» Selected text
Re: [algogeeks] There is an array of odd and even numbers. Now, sort them in such a way that the top portion of the array contains odd numbers, bottom portion contains even numbers

[Mayur]

Rohit's approach put into a typical c++ construct...

inline is_odd(int x)
{
  return ((x & 1) == 1);
}

struct new_compare {
   bool operator () (int i, int j) {
       bool b_i_odd = is_odd(i);
       bool b_j_odd = is_odd(j);

       if ((b_i_odd && b_j_odd) || (!b_i_odd && !b_j_odd))
            return (i < j);
       else if (b_i_odd && !b_j_odd)
            return 1;
       else
           return 0;
   }
};
std::vector<int> array_to_sort;
std::sort( array_to_sort.begin(), array_to_sort.end(), new_compare );

Of course, everything written above can be stated as a C program, or an
algorithm.

» Exercises
(1) According to the forum post, whose approach does the code put into a C++ construct?
(2) Reproduce the forum post from "inline is_odd(int x)" to "(b_i_odd && !b_j_odd)".

» Source excerpt
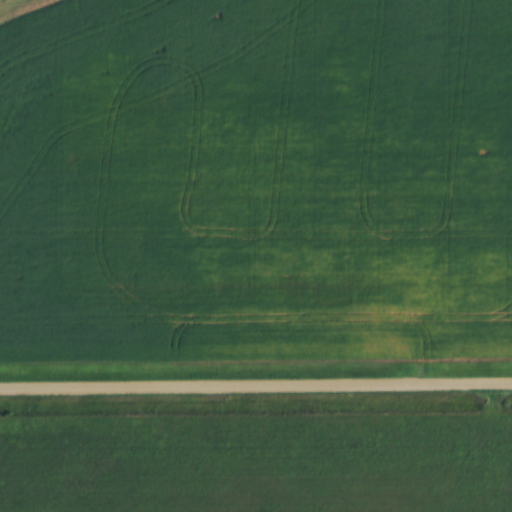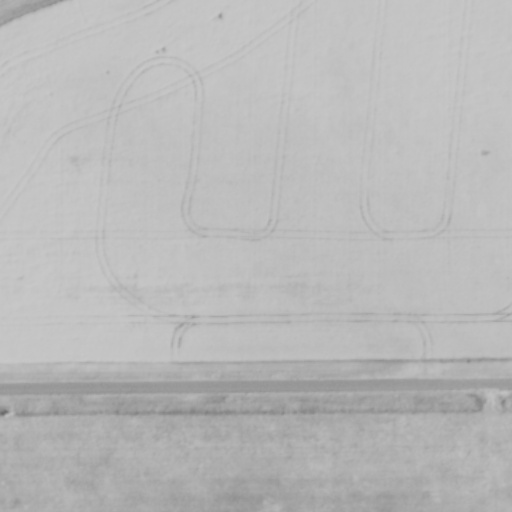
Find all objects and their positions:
road: (256, 380)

» Results for each task
(1) Rohit's approach.

(2)
inline is_odd(int x)
{
  return ((x & 1) == 1);
}

struct new_compare {
   bool operator () (int i, int j) {
       bool b_i_odd = is_odd(i);
       bool b_j_odd = is_odd(j);

       if ((b_i_odd && b_j_odd) || (!b_i_odd && !b_j_odd))
            return (i < j);
       else if (b_i_odd && !b_j_odd)